• WHAT IS BEING ASKED:
Put every line of the data below into a JSON list of strings, with one string per line and blank lines left out.

*** DATA SHOWN Section Begins ***

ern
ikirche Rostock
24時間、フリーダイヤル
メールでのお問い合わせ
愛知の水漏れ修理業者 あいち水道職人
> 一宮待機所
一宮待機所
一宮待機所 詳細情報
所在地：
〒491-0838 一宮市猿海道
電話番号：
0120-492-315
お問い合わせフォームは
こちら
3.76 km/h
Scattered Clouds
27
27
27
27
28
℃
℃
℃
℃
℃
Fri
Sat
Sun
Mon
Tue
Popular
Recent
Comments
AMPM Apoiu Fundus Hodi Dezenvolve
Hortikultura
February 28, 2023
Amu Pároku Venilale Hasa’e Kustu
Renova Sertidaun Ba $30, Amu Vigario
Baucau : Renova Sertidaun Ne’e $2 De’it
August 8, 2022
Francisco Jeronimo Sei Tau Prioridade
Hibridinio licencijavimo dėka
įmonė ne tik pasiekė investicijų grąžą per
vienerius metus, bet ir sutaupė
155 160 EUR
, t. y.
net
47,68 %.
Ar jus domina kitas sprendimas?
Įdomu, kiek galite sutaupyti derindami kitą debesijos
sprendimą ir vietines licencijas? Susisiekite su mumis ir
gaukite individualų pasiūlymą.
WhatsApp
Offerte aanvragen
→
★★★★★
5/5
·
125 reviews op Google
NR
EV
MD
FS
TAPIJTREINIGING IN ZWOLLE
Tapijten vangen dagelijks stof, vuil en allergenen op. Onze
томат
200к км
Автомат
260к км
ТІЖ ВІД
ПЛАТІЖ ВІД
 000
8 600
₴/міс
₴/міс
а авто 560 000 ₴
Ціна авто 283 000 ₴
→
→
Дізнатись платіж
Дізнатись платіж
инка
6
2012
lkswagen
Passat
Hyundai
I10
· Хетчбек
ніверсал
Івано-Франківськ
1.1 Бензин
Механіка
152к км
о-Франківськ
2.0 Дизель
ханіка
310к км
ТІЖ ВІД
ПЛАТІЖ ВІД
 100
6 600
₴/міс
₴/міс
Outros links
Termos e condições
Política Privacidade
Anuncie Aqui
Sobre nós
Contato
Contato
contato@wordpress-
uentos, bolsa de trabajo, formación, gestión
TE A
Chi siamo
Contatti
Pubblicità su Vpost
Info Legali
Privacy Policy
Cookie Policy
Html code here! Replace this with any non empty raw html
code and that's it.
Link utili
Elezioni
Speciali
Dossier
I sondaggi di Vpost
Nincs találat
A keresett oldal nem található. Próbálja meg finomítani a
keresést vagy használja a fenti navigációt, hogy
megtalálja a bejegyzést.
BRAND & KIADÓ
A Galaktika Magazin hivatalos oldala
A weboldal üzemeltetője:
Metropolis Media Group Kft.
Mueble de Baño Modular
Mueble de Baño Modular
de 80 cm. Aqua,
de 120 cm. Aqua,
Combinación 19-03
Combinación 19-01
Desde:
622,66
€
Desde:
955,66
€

*** DATA SHOWN Section Ends ***

• OUTPUT BELOW:
[
  "ern",
  "ikirche Rostock",
  "24時間、フリーダイヤル",
  "メールでのお問い合わせ",
  "愛知の水漏れ修理業者 あいち水道職人",
  "> 一宮待機所",
  "一宮待機所",
  "一宮待機所 詳細情報",
  "所在地：",
  "〒491-0838 一宮市猿海道",
  "電話番号：",
  "0120-492-315",
  "お問い合わせフォームは",
  "こちら",
  "3.76 km/h",
  "Scattered Clouds",
  "27",
  "27",
  "27",
  "27",
  "28",
  "℃",
  "℃",
  "℃",
  "℃",
  "℃",
  "Fri",
  "Sat",
  "Sun",
  "Mon",
  "Tue",
  "Popular",
  "Recent",
  "Comments",
  "AMPM Apoiu Fundus Hodi Dezenvolve",
  "Hortikultura",
  "February 28, 2023",
  "Amu Pároku Venilale Hasa’e Kustu",
  "Renova Sertidaun Ba $30, Amu Vigario",
  "Baucau : Renova Sertidaun Ne’e $2 De’it",
  "August 8, 2022",
  "Francisco Jeronimo Sei Tau Prioridade",
  "Hibridinio licencijavimo dėka",
  "įmonė ne tik pasiekė investicijų grąžą per",
  "vienerius metus, bet ir sutaupė",
  "155 160 EUR",
  ", t. y.",
  "net",
  "47,68 %.",
  "Ar jus domina kitas sprendimas?",
  "Įdomu, kiek galite sutaupyti derindami kitą debesijos",
  "sprendimą ir vietines licencijas? Susisiekite su mumis ir",
  "gaukite individualų pasiūlymą.",
  "WhatsApp",
  "Offerte aanvragen",
  "→",
  "★★★★★",
  "5/5",
  "·",
  "125 reviews op Google",
  "NR",
  "EV",
  "MD",
  "FS",
  "TAPIJTREINIGING IN ZWOLLE",
  "Tapijten vangen dagelijks stof, vuil en allergenen op. Onze",
  "томат",
  "200к км",
  "Автомат",
  "260к км",
  "ТІЖ ВІД",
  "ПЛАТІЖ ВІД",
  " 000",
  "8 600",
  "₴/міс",
  "₴/міс",
  "а авто 560 000 ₴",
  "Ціна авто 283 000 ₴",
  "→",
  "→",
  "Дізнатись платіж",
  "Дізнатись платіж",
  "инка",
  "6",
  "2012",
  "lkswagen",
  "Passat",
  "Hyundai",
  "I10",
  "· Хетчбек",
  "ніверсал",
  "Івано-Франківськ",
  "1.1 Бензин",
  "Механіка",
  "152к км",
  "о-Франківськ",
  "2.0 Дизель",
  "ханіка",
  "310к км",
  "ТІЖ ВІД",
  "ПЛАТІЖ ВІД",
  " 100",
  "6 600",
  "₴/міс",
  "₴/міс",
  "Outros links",
  "Termos e condições",
  "Política Privacidade",
  "Anuncie Aqui",
  "Sobre nós",
  "Contato",
  "Contato",
  "contato@wordpress-",
  "uentos, bolsa de trabajo, formación, gestión",
  "TE A",
  "Chi siamo",
  "Contatti",
  "Pubblicità su Vpost",
  "Info Legali",
  "Privacy Policy",
  "Cookie Policy",
  "Html code here! Replace this with any non empty raw html",
  "code and that's it.",
  "Link utili",
  "Elezioni",
  "Speciali",
  "Dossier",
  "I sondaggi di Vpost",
  "Nincs találat",
  "A keresett oldal nem található. Próbálja meg finomítani a",
  "keresést vagy használja a fenti navigációt, hogy",
  "megtalálja a bejegyzést.",
  "BRAND & KIADÓ",
  "A Galaktika Magazin hivatalos oldala",
  "A weboldal üzemeltetője:",
  "Metropolis Media Group Kft.",
  "Mueble de Baño Modular",
  "Mueble de Baño Modular",
  "de 80 cm. Aqua,",
  "de 120 cm. Aqua,",
  "Combinación 19-03",
  "Combinación 19-01",
  "Desde:",
  "622,66",
  "€",
  "Desde:",
  "955,66",
  "€"
]